▸ **EXCERPT TO READ**
Cash-friendly doctor experience with labs

So after about a five-year interval, I finally went in for an annual physical last week. I found a local doctor who is cash-friendly, which means he still takes insurance but also has a clear and simple fee schedule for those of us who are self-pay. All in all, I was very pleased and satisfied with the doctor (no, I’m not telling you who it was).

There was one thing that I discovered however, and pointed out to the doctor – his charges for labs were generally higher than what I could have had them done for had I gone elsewhere for the tests. They weren’t radically higher though, so it’s not like I was getting hit with ‘list’ prices that are normally used with insured patients (who of course get a ‘discount’ off of the inflated list price in our crazy world of health care prices).

He was surprised when I told him his lab prices were more than they needed to be, and said he’d love to find lower-cost labs since so many of his patients are self-pay. I spoke with him today, letting him know what I found. I thought it might be of interest to readers at The Self-Pay Patient as well.

I had a total of 6 tests from a single blood draw and urine sample. The tests and the charges were:

Comprehensive Metabolic ($45)

Lipids ($40)

TSH ($40)

Vitamin D ($45)

Complete Blood Count ($40)

Urinalysis ($20)

The total for the lab tests came to $240 after adding a $10 fee for the blood draw and specimen handling. How might I have fared had I gone to an independent lab to had the same tests done?

According to Econolabs, a discount lab service that contracts with labs around the country, I’d have saved $40, cutting my total cost down to $190. Here are the prices I found on their site:

 Comprehensive Metabolic ($28)

Extracted page text data
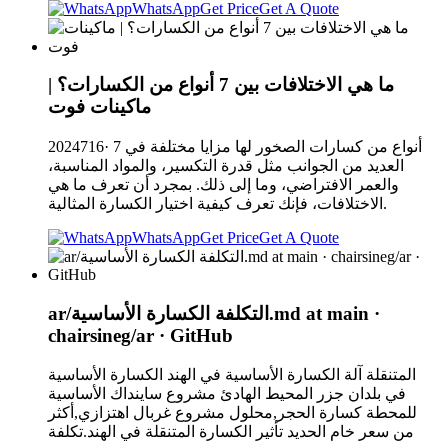
WhatsApp
Get Price
Get A Quote
ما هي الاختلافات بين 7 أنواع من الكسارات؟ |
ماكينات فوت
2024716· 7 أنواع من كسارات الصخور لها مزايا مختلفة في
العديد من الجوانب مثل قدرة التكسير، والمواد المناسبة،
والعمر الافتراضي، وما إلى ذلك. بمجرد أن تعرف ما هي
الاختلافات، فإنك تعرف كيفية اختيار الكسارة المثالية.
WhatsApp
Get Price
Get A Quote
ar/التكلفة الكسارة الأساسية.md at main ·
chairsineg/ar · GitHub
المتنقلة آلة الكسارة الأساسية في الهند الكسارة الأساسية
في بلدان جزر المحيط الهادئ مشروع ساينداك الأساسية
للمحطة كسارة الحجر,محلول مشروع غربال اهتزازي,أكثر
من سعر خام الحديد تأثير الكسارة المتنقلة في الهند.تكلفة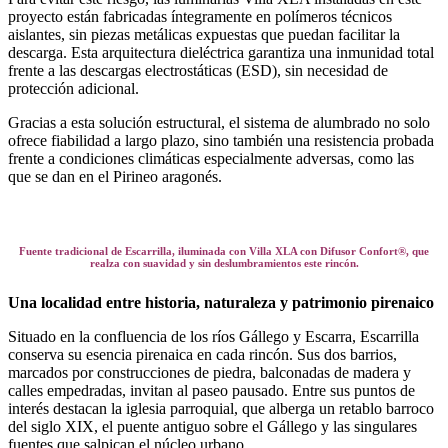
proyecto están fabricadas íntegramente en polímeros técnicos
aislantes, sin piezas metálicas expuestas que puedan facilitar la
descarga. Esta arquitectura dieléctrica garantiza una inmunidad total
frente a las descargas electrostáticas (ESD), sin necesidad de
protección adicional.
Gracias a esta solución estructural, el sistema de alumbrado no solo
ofrece fiabilidad a largo plazo, sino también una resistencia probada
frente a condiciones climáticas especialmente adversas, como las
que se dan en el Pirineo aragonés.
Fuente tradicional de Escarrilla, iluminada con Villa XLA con Difusor Confort®, que
realza con suavidad y sin deslumbramientos este rincón.
Una localidad entre historia, naturaleza y patrimonio pirenaico
Situado en la confluencia de los ríos Gállego y Escarra, Escarrilla
conserva su esencia pirenaica en cada rincón. Sus dos barrios,
marcados por construcciones de piedra, balconadas de madera y
calles empedradas, invitan al paseo pausado. Entre sus puntos de
interés destacan la iglesia parroquial, que alberga un retablo barroco
del siglo XIX, el puente antiguo sobre el Gállego y las singulares
fuentes que salpican el núcleo urbano.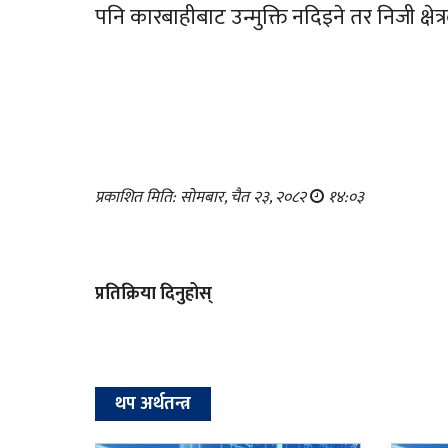
पनि कारबाहीबाट उन्मुक्ति नदिइने तर निजी क्षेत्र
प्रकाशित मिति: सोमबार, चैत २३, २०८२
१४:०३
प्रतिक्रिया दिनुहोस्
थप अर्थतन्त्र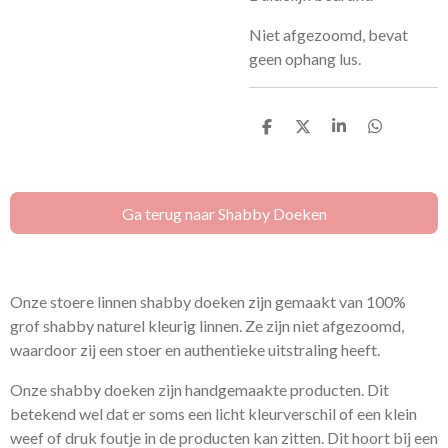
Niet afgezoomd, bevat
geen ophang lus.
D
D
S
D
e
e
h
e
l
e
a
l
e
l
r
e
n
e
n
Ga terug naar Shabby Doeken
Onze stoere linnen shabby doeken zijn gemaakt van 100%
grof shabby naturel kleurig linnen. Ze zijn niet afgezoomd,
waardoor zij een stoer en authentieke uitstraling heeft.
Onze shabby doeken zijn handgemaakte producten. Dit
betekend wel dat er soms een licht kleurverschil of een klein
weef of druk foutje in de producten kan zitten. Dit hoort bij een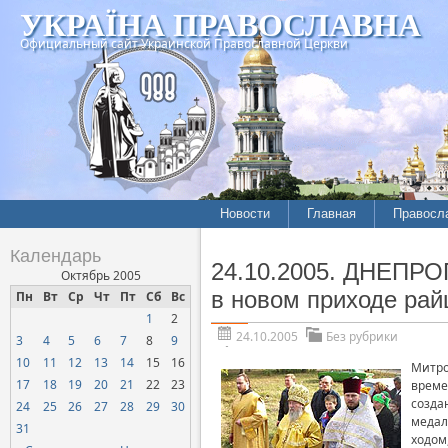
УКРАЇНА ПРАВОСЛАВНА
Официальный сайт Украинской Православной Церкви
Новости
Главная
Правосл
Календарь
24.10.2005. ДНЕПРО
Октябрь 2005
в новом приходе ра
Пн
Вт
Ср
Чт
Пт
Сб
Вс
1
2
24.10.2005
Без рубрики
3
4
5
6
7
8
9
10
11
12
13
14
15
16
Митро
17
18
19
20
21
22
23
време
созда
24
25
26
27
28
29
30
медал
31
ходом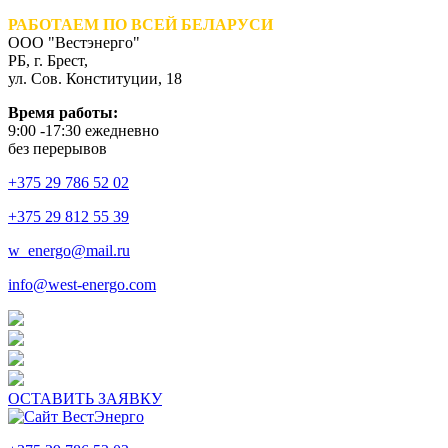
РАБОТАЕМ ПО ВСЕЙ БЕЛАРУСИ
ООО "Вестэнерго"
РБ, г. Брест,
ул. Сов. Конституции, 18
Время работы:
9:00 -17:30 ежедневно
без перерывов
+375 29 786 52 02
+375 29 812 55 39
w_energo@mail.ru
info@west-energo.com
ОСТАВИТЬ ЗАЯВКУ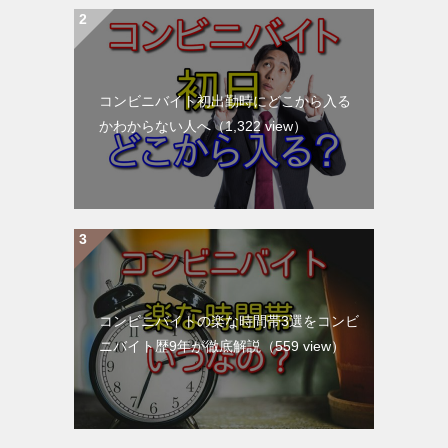
コンビニバイト初出勤時にどこから入る
かわからない人へ
（1,322 view）
コンビニバイトの楽な時間帯3選をコンビ
ニバイト歴9年が徹底解説
（559 view）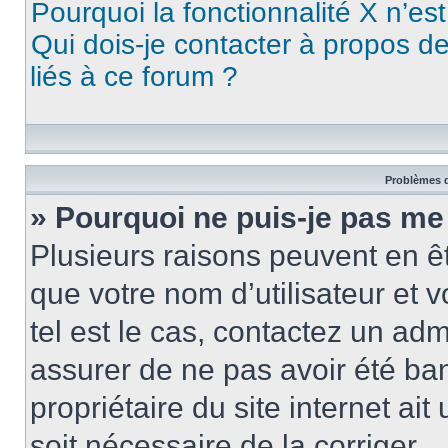
Pourquoi la fonctionnalité X n’es
Qui dois-je contacter à propos d
liés à ce forum ?
Problèmes d
» Pourquoi ne puis-je pas me
Plusieurs raisons peuvent en ê
que votre nom d’utilisateur et v
tel est le cas, contactez un ad
assurer de ne pas avoir été ban
propriétaire du site internet ait
soit nécessaire de la corriger.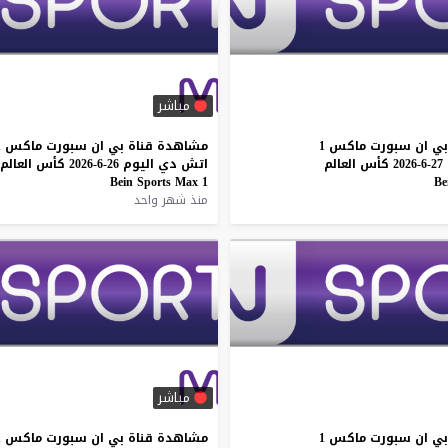
مباشر
بي
ان
سبورت
ماكس
1
مشاهدة
قناة
بي
ان
سبورت
ماكس
1
27-6-2026
كأس
العالم
اتش
دي
اليوم
26-6-2026
كأس
العالم
Bein
Sports
Max
1
Be
منذ شهر واحد
مباشر
بي
ان
سبورت
ماكس
1
مشاهدة
قناة
بي
ان
سبورت
ماكس
1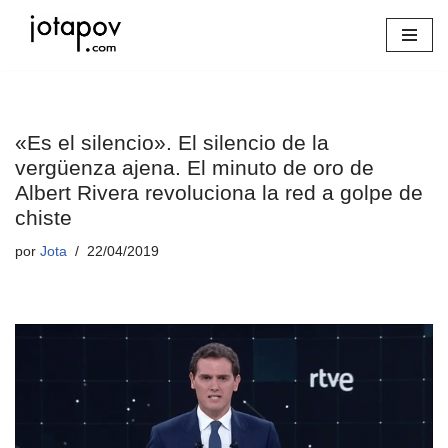
Saltar
al
contenido
«Es el silencio». El silencio de la
vergüenza ajena. El minuto de oro de
Albert Rivera revoluciona la red a golpe de
chiste
por
Jota
22/04/2019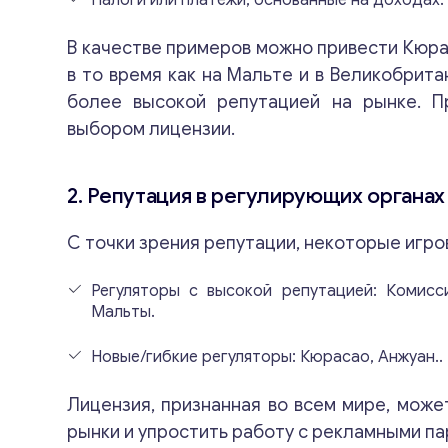
Налоги или платежи, основанные на доходах.
В качестве примеров можно привести Кюрас
в то время как на Мальте и в Великобрит
более высокой репутацией на рынке. П
выбором лицензии.
2. Репутация в регулирующих органах
С точки зрения репутации, некоторые игро
Регуляторы с высокой репутацией: Комисс
Мальты.
Новые/гибкие регуляторы: Кюрасао, Анжуан..
Лицензия, признанная во всем мире, може
рынки и упростить работу с рекламными п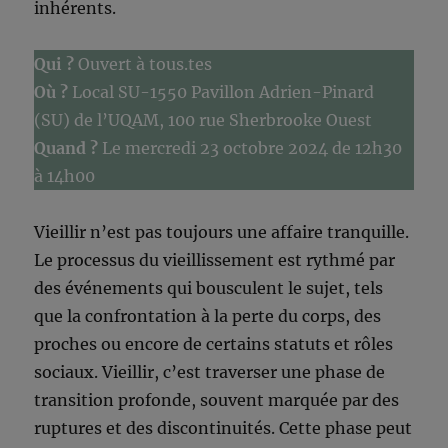
inhérents.
Qui ?
Ouvert à tous.tes
Où ?
Local SU-1550 Pavillon Adrien-Pinard
(SU) de l’UQAM, 100 rue Sherbrooke Ouest
Quand ?
Le mercredi 23 octobre 2024 de 12h30
à 14h00
Vieillir n’est pas toujours une affaire tranquille.
Le processus du vieillissement est rythmé par
des événements qui bousculent le sujet, tels
que la confrontation à la perte du corps, des
proches ou encore de certains statuts et rôles
sociaux. Vieillir, c’est traverser une phase de
transition profonde, souvent marquée par des
ruptures et des discontinuités. Cette phase peut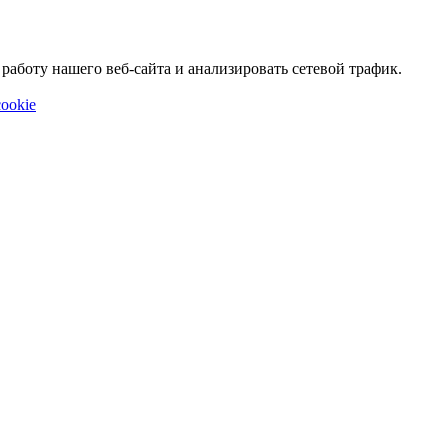
аботу нашего веб-сайта и анализировать сетевой трафик.
ookie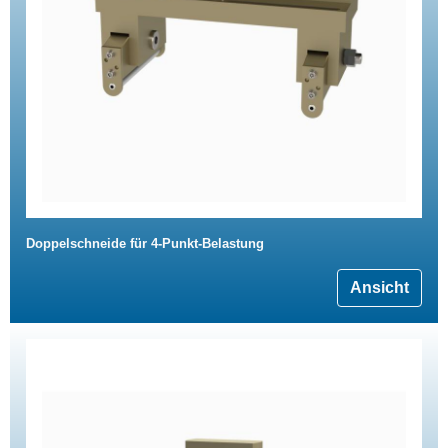
Doppelschneide für 4-Punkt-Belastung
Ansicht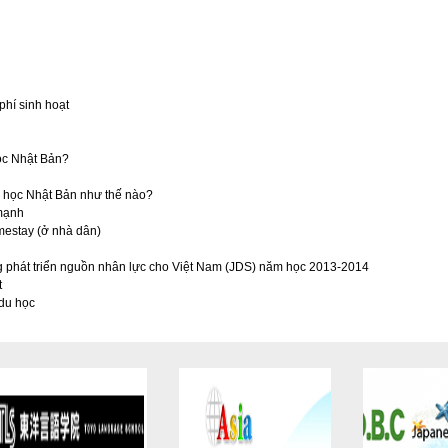
phí sinh hoạt
ọc Nhật Bản?
u học Nhật Bản như thế nào?
 mạnh
mestay (ở nhà dân)
 phát triển nguồn nhân lực cho Việt Nam (JDS) năm học 2013-2014
t
du học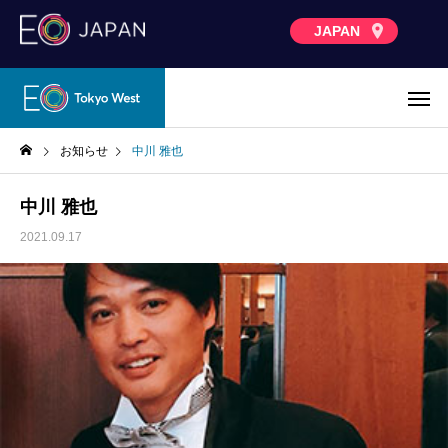
JAPAN
お知らせ
中川 雅也
中川 雅也
2021.09.17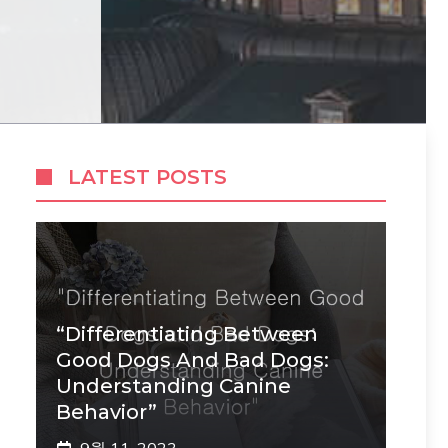
LATEST POSTS
“Differentiating Between
Good Dogs And Bad Dogs:
Understanding Canine
Behavior”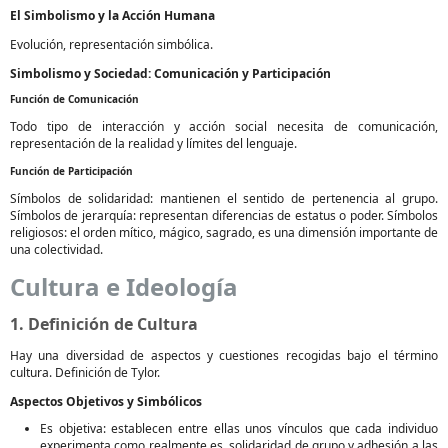
El Simbolismo y la Acción Humana
Evolución, representación simbólica.
Simbolismo y Sociedad: Comunicación y Participación
Función de Comunicación
Todo tipo de interacción y acción social necesita de comunicación,
representación de la realidad y límites del lenguaje.
Función de Participación
Símbolos de solidaridad: mantienen el sentido de pertenencia al grupo.
Símbolos de jerarquía: representan diferencias de estatus o poder. Símbolos
religiosos: el orden mítico, mágico, sagrado, es una dimensión importante de
una colectividad.
Cultura e Ideología
1. Definición de Cultura
Hay una diversidad de aspectos y cuestiones recogidas bajo el término
cultura. Definición de Tylor.
Aspectos Objetivos y Simbólicos
Es objetiva: establecen entre ellas unos vínculos que cada individuo
experimenta como realmente es, solidaridad de grupo y adhesión a las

▸ **TASK REQUIREMENTS**
1. In the account of the cash-friendly doctor visit, how long had it been since the writer's last annual physical?
2. Pick up the account of the cash-friendly doctor visit right after its final line and continue it.

▸ **TASK-BY-TASK ANSWERS**
1. About five years.

2.
Lipids ($28)

TSH ($29)

Vitamin D ($58)

Complete Blood Count ($25)

Urinalysis ($22)

So two of the tests would have been more expensive and four less expensive, for total savings of $40. Econolabs doesn’t charge a blood draw or specimen handling fee, so I’d have saved $10 there too.

I also looked on the site Save On Labs, and found prices for several of the tests I had done. Their prices were generally more than Econolabs, but still less in most cases than those charged at my doctor’s office. For example, Comprehensive Metabolic test was $31.50 at Save On Labs, compared to $45 at my doctor’s and $28 at Econolabs.

The key to saving on these sorts of lab tests, of course, is to not go to the hospital for them – that’s where self-pay patients tend to get gouged the worst. But even at a cash-friendly office it pays to check the prices for labs and other services. In my case I neglected to ask beforehand how much the lab tests would be, so I wound up paying a bit more than I would have otherwise.

Fortunately, my doctor said that he called the lab he uses and they said they’d match the Econolab prices “across the board,” meaning I’d get the lower rates for four of the tests and the higher ones for the other two. Fair enough, so I eventually did save the $40 and it was probably worth the $10 in blood draw and specimen handling fees not to have to run around to another place.

I also found it interesting that when we were discussing the one prescription he gave me, for vitamin D, he told me “there’s a site called you can go to to find the best prices.” Of course, is one of my favorite sites, and I plan to follow my doctor’s advice here!

One final note – as self-pay patients, we often know more about some aspects of the self-pay market than the actual medical professionals. Be sure to share information with your cash-only and cash-friendly doctors about where self-pay patients can get the best value for their money, so they can incorporate that information into their practice.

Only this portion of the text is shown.